"Druck auf Düsseldorf erhöhen"
08.02.2005 / LOKALAUSGABE / OBERHAUSEN
Im Petitionsausschuss des Landtages Beförderungsperspektive gefordert.
Wuppertaler Feuerwehrmänner hatten auf recht drastische Weise die ihnen fehlende Beförderungsmöglichkeiten publik gemacht. 54 von ihnen machten in einer Anzeige bekannt, dass sie einen neuen Wirkungskreis suchen würden, weil sie "ohne Aussicht auf funktionelle Besoldung" seien.

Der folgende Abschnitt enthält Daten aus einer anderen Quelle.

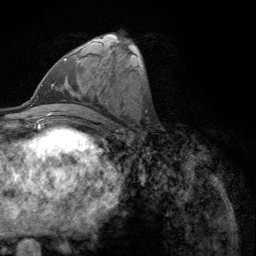
Breast MRI (dynamic contrast-enhanced), one axial slice. Slice 52 of 134 in the series (ordered by position). Cropped to one breast. Dynamic contrast-enhanced series, time point 2 of 6 at this slice position (early post-contrast). 3 T. TE 2.8 ms, TR 7.8 ms. 256 × 256 image matrix, field of view 170 × 170 mm. Female patient.
Structures marked on this image (semi-automatic segmentation, software-assisted and operator-edited):
- enhancing-tissue mask used for the functional tumour volume (all voxels passing the contrast-enhancement thresholds inside the analysis volume; usually the tumour): box from (x=63, y=53) to (x=80, y=61) px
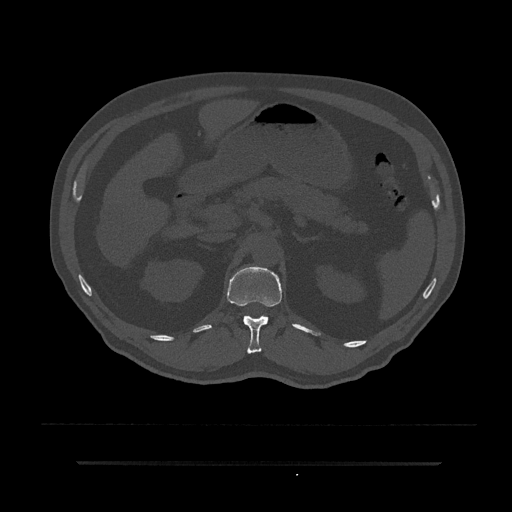
CT including the spine, one axial slice. Position 193 of 797 along the scan axis. Reconstruction kernel Br40s/3. Bone window (W 1800 / L 400 HU). 0.5 mm slice thickness. 512 × 512 image matrix, field of view 464 × 464 mm. Patient: male, 59 years. From the clinical record (not read from this slice): primary cancer: bile ducts; vertebrae with lytic lesions (as recorded): T10.
Structures marked on this image (semi-automatic segmentation, software-assisted and operator-edited):
- T12 vertebra: bounding box <227,266,282,354> (left, top, right, bottom; pixels)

Den Oberhausener Kollegen ergehe es nicht anders, verdeutlichte gestern der Sprecher der Initiative "Interessenvertreter der Feuerwehren in NRW", Michael Bröcker. Gemeinsam mit Günter Friedrich und Vertretern der Wehren aus Krefeld und Solingen hatten sie Anfang des Monats vor dem Petitionsausschuss des Düsseldorfer Landtages die Lage der Wehrmänner verdeutlicht. "Wir haben in der hochkarätigen Runde deutlich gemacht, dass bei einem Beförderungskorridor von 2,5 Prozent ein Oberhausener Beamter nur alle 40 Jahre befördert werden kann. Würde er mit der Besolungsgruppe A7 eingestellt, würde sein Eingangsgehalt von zurzeit 1659 Euro auf maximal 2131 Euro steigen. Dann, so Bröcker, sei der Wehrmann allerdings schon fast 50 Jahre alt.
Stadt schuf Stellenplan
Um die Beförderungschancen der zumeist im mittleren Dienst beschäftigten Wehrmänner zu verbessern, habe die Stadt Oberhausen einen Stellenplan geschaffen. Doch umgesetzt werden könne er nur mit Düsseldorfer Zustimmung.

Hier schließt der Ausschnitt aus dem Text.